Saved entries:

-- Opening Marker --

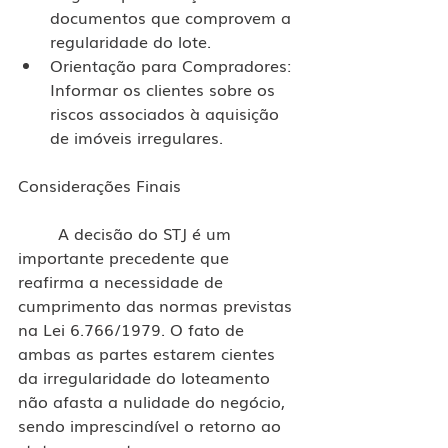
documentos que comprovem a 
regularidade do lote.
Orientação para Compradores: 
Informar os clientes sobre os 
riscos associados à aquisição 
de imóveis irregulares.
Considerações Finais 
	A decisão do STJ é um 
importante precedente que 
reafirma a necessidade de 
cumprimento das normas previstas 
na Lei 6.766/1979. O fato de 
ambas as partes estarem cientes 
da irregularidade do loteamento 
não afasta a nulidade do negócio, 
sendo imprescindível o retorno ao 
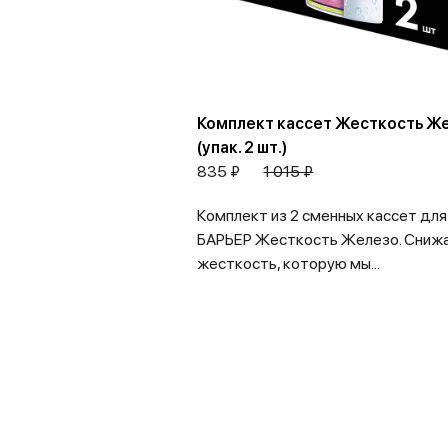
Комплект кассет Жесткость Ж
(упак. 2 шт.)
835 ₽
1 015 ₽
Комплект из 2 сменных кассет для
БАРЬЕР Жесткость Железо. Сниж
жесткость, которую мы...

-- Closing Marker --

### TASK OBJECTIVE
Only the text of the records above, copied exactly, should be returned; the pictures stay out.

### OUTPUT OF THE EXERCISE
documentos que comprovem a 
regularidade do lote.
Orientação para Compradores: 
Informar os clientes sobre os 
riscos associados à aquisição 
de imóveis irregulares.
Considerações Finais 
	A decisão do STJ é um 
importante precedente que 
reafirma a necessidade de 
cumprimento das normas previstas 
na Lei 6.766/1979. O fato de 
ambas as partes estarem cientes 
da irregularidade do loteamento 
não afasta a nulidade do negócio, 
sendo imprescindível o retorno ao 
Комплект кассет Жесткость Ж
(упак. 2 шт.)
835 ₽
1 015 ₽
Комплект из 2 сменных кассет для
БАРЬЕР Жесткость Железо. Сниж
жесткость, которую мы...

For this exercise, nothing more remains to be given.